Rewrite the data below, substituting "image" for every occurrence of "photograph" and leaving everything else unchanged. Omit the pictures from your answer.

--- Material provided ---

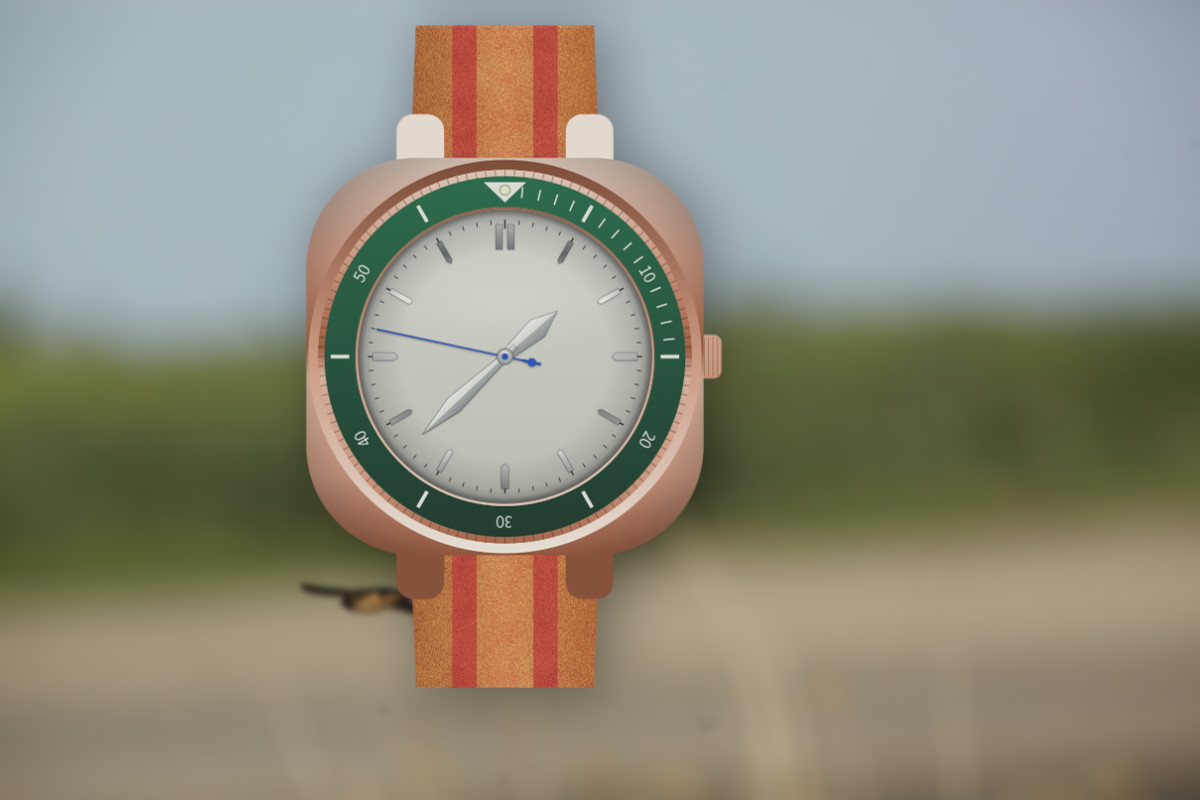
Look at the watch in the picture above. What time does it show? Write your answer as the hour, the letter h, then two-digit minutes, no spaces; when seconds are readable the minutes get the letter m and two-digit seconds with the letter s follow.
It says 1h37m47s
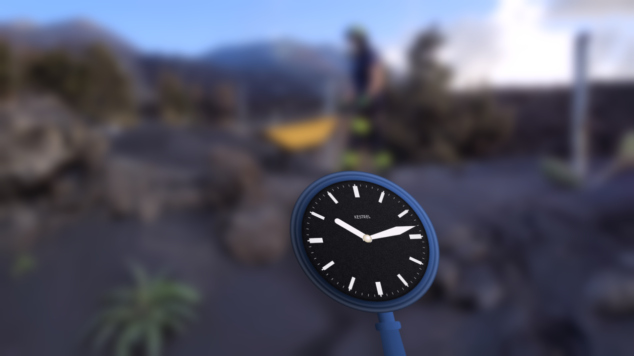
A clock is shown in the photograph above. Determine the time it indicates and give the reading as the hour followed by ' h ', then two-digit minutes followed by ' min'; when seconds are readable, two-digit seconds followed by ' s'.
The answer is 10 h 13 min
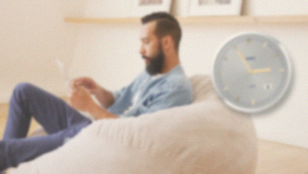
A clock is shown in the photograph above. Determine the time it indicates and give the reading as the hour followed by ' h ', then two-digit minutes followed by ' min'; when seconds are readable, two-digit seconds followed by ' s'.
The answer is 2 h 55 min
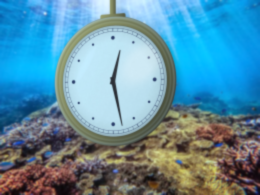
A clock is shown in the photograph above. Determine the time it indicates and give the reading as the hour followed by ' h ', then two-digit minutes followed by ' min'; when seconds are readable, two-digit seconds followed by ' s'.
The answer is 12 h 28 min
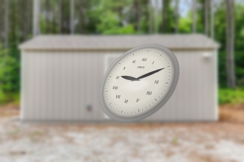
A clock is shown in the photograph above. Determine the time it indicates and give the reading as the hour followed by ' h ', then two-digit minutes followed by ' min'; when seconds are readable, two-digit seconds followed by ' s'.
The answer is 9 h 10 min
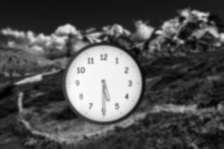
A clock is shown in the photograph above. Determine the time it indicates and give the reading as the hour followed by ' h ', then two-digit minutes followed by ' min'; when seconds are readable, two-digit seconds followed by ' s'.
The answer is 5 h 30 min
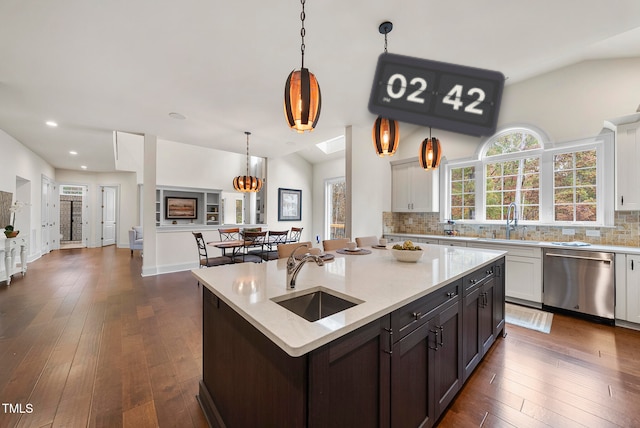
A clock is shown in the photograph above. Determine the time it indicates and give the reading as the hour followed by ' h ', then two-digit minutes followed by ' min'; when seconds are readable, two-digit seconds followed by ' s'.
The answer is 2 h 42 min
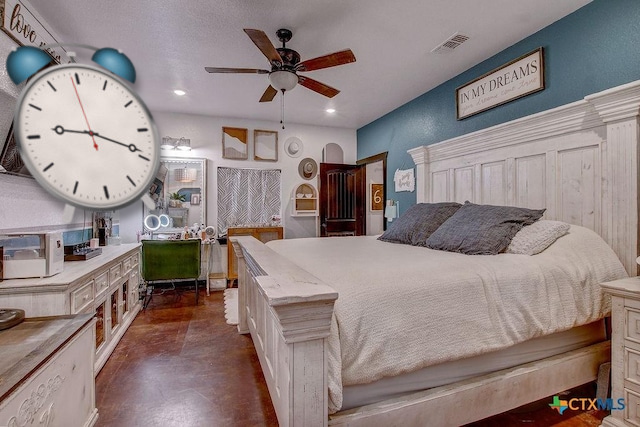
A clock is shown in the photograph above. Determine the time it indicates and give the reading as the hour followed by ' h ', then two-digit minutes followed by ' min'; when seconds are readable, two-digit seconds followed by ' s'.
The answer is 9 h 18 min 59 s
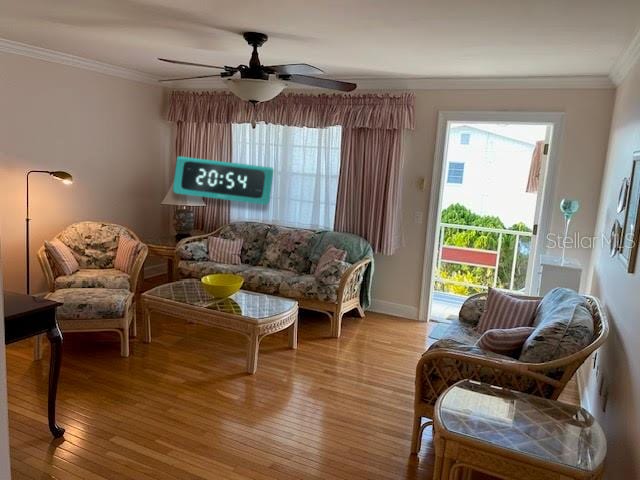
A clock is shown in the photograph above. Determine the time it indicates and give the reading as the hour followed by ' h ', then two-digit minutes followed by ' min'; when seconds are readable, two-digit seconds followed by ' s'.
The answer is 20 h 54 min
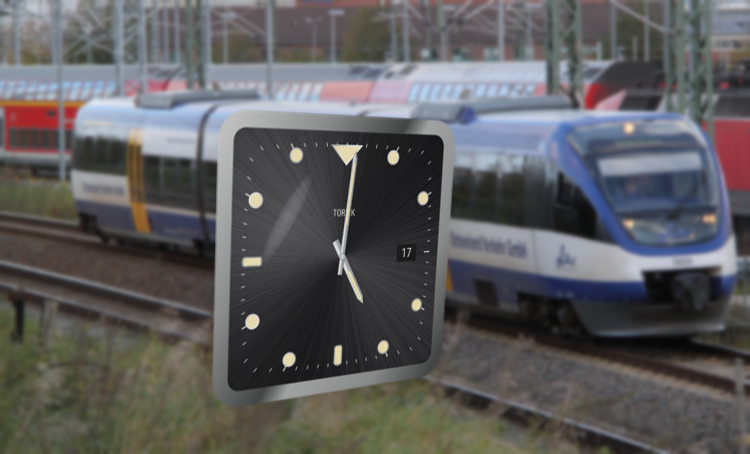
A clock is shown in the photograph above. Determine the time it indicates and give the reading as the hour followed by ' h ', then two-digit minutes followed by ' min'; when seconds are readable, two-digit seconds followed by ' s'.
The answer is 5 h 01 min
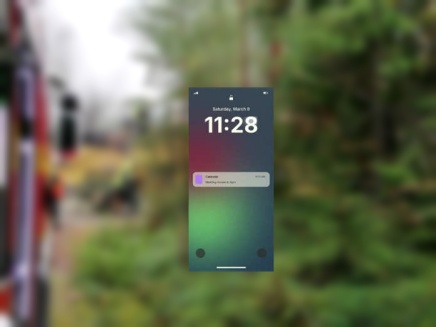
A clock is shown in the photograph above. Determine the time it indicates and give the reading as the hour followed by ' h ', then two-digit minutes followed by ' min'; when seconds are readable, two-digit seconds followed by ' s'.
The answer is 11 h 28 min
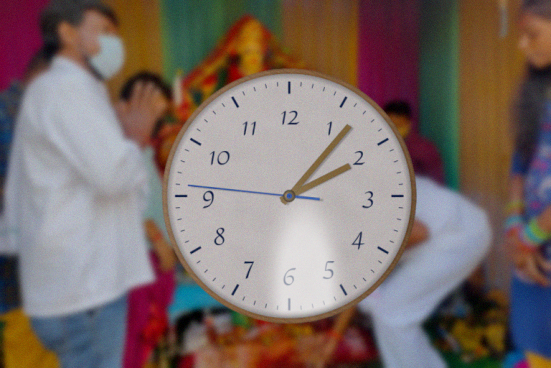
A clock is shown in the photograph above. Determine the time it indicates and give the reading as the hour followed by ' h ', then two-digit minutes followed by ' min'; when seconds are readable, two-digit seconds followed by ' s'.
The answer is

---

▶ [Result of the exercise]
Look at the watch in the picture above. What time does it show? Write your answer as the hour, the letter h, then two-digit minutes, no spaces; when seconds are readable the minutes get the letter m and two-digit seconds with the letter s follow.
It says 1h37m47s
A clock is shown in the image above. Determine the time it indicates and give the reading as the hour followed by ' h ', then two-digit minutes followed by ' min'; when seconds are readable, two-digit seconds followed by ' s'.
The answer is 10 h 13 min
A clock is shown in the image above. Determine the time it indicates and give the reading as the hour followed by ' h ', then two-digit minutes followed by ' min'; when seconds are readable, two-digit seconds followed by ' s'.
The answer is 2 h 55 min
A clock is shown in the image above. Determine the time it indicates and give the reading as the hour followed by ' h ', then two-digit minutes followed by ' min'; when seconds are readable, two-digit seconds followed by ' s'.
The answer is 12 h 28 min
A clock is shown in the image above. Determine the time it indicates and give the reading as the hour followed by ' h ', then two-digit minutes followed by ' min'; when seconds are readable, two-digit seconds followed by ' s'.
The answer is 9 h 10 min
A clock is shown in the image above. Determine the time it indicates and give the reading as the hour followed by ' h ', then two-digit minutes followed by ' min'; when seconds are readable, two-digit seconds followed by ' s'.
The answer is 5 h 30 min
A clock is shown in the image above. Determine the time it indicates and give the reading as the hour followed by ' h ', then two-digit minutes followed by ' min'; when seconds are readable, two-digit seconds followed by ' s'.
The answer is 2 h 42 min
A clock is shown in the image above. Determine the time it indicates and give the reading as the hour followed by ' h ', then two-digit minutes followed by ' min'; when seconds are readable, two-digit seconds followed by ' s'.
The answer is 9 h 18 min 59 s
A clock is shown in the image above. Determine the time it indicates and give the reading as the hour followed by ' h ', then two-digit minutes followed by ' min'; when seconds are readable, two-digit seconds followed by ' s'.
The answer is 20 h 54 min
A clock is shown in the image above. Determine the time it indicates and give the reading as the hour followed by ' h ', then two-digit minutes followed by ' min'; when seconds are readable, two-digit seconds followed by ' s'.
The answer is 5 h 01 min
A clock is shown in the image above. Determine the time it indicates and give the reading as the hour followed by ' h ', then two-digit minutes followed by ' min'; when seconds are readable, two-digit seconds followed by ' s'.
The answer is 11 h 28 min
A clock is shown in the image above. Determine the time it indicates and give the reading as the hour followed by ' h ', then two-digit minutes followed by ' min'; when seconds are readable, two-digit seconds followed by ' s'.
The answer is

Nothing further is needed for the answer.